Лошадь всхрапнула, испугавшись далекого гудка.
— Тихо, Фантом, — Рита погладила дрожащую шею животного и легко вскочила в седло. — Еще рано.
Месяц-серп разрезал облачную вуаль, и водяная пустыня засияла полированной сталью. Белым глазом подмигивал издалека маяк.
Пять лет назад Рита, после аварии прикованная к инвалидному креслу, и не мечтала, что когда-нибудь вновь будет ездить верхом.
Пора. Время.
— Но, Фантом, вперед! — скомандовала девушка, давая лошади шенкеля. — Вперед!
Ветер злорадно взвыл в ушах, бросил в глаза горсть брызг. Застоявшийся Фантом летел галопом, как на крыльях, и Рита пригнулась к холке коня, отдаваясь ритму бешеной скачки.
Старец Никодим и отец Алексей молились за ее исцеление… но возможно, вдруг вспыхнула мысль, для того, чтобы она снова могла ходить, кому-то тоже пришлось скакать на белой лошади по кромке прибоя, преодолевая хлесткий стылый ветер.
Зеленью, кармином и лазурью светились витражи «Новослободской».
— Я, наверное, об этом пожалею, — Сергей по очереди трогал разноцветные стекла одного из них.
— О чем? Что не поверил мне четыре года назад?
— Нет, что сейчас верю… Алексей, лучше найди кого-нибудь, кого стоит спасать.
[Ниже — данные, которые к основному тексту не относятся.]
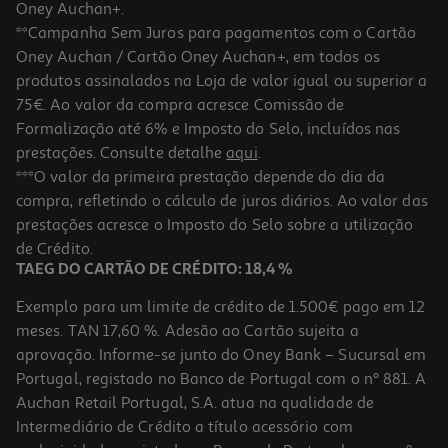
Oney Auchan+.
**Campanha Sem Juros para pagamentos com o Cartão
Oney Auchan / Cartão Oney Auchan+, em todos os
produtos assinalados na Loja de valor igual ou superior a
75€. Ao valor da compra acresce Comissão de
Formalização até 6% e Imposto do Selo, incluídos nas
prestações. Consulte detalhe
aqui
.
Auriculares True Wireless Qilive Q.1617 (bluetooth 5.4 Brancos)
***O valor da primeira prestação depende do dia da
compra, refletindo o cálculo de juros diários. Ao valor das
9.99 €/un
prestações acresce o Imposto do Selo sobre a utilização
9,99 €
de Crédito.
TAEG DO CARTÃO DE CRÉDITO: 18,4 %
Exemplo para um limite de crédito de 1.500€ pago em 12
meses. TAN 17,60 %. Adesão ao Cartão sujeita a
aprovação. Informe-se junto do Oney Bank – Sucursal em
Portugal, registado no Banco de Portugal com o nº 881. A
Auchan Retail Portugal, S.A. atua na qualidade de
Intermediário de Crédito a título acessório com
Вот как наша малышка, — он щелкнул ногтем по винно-красному фрагменту витража.
— Девочку спасаешь ты. И спасешь.
Пальцы геоманта выбили сложную дробь на апельсиновом стеклышке.
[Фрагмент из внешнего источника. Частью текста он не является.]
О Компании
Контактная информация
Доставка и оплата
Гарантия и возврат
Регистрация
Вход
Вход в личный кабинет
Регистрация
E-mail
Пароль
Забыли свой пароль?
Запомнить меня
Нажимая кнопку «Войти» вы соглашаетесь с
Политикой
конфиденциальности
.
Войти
— Думаешь, это что-то изменит? — ровно проговорил он.
— Конечно. Добро всегда возвращается сторицей.
— Не надо ни добра, ни зла… Ладно. Пора двигаться дальше, поезда скоро перестанут ходить.
— А на этой станции что нужно сделать?
Ладонью с растопыренными пальцами геомант на несколько секунд накрыл слабо светящийся пятиугольник белого стекла.
— Я уже все сделал. Идем.
У перехода на кольцевую Сергей остановился, и оглянувшийся монах увидел на его лице тень неуверенной улыбки.
— Алексей, ты даже не представляешь, как я тебе на самом деле благодарен.
Тоскливо, тускло — не иметь.
Горько — иметь и потерять.
Страшно — жить, каждый день ожидая потери.
Четыре года, Меняла, большего тебе не было дано.
Помнишь? Через четыре года ты стоял в холле Онкологического центра. Почерк, которым была исписана медицинская карта жены, расшифровке не поддавался; ты листал страницы, пытаясь что-нибудь понять. Вклеенный в карту отпечатанный лист можно было хотя бы прочитать — но смысла в тексте не было. Не могло, не должно было быть.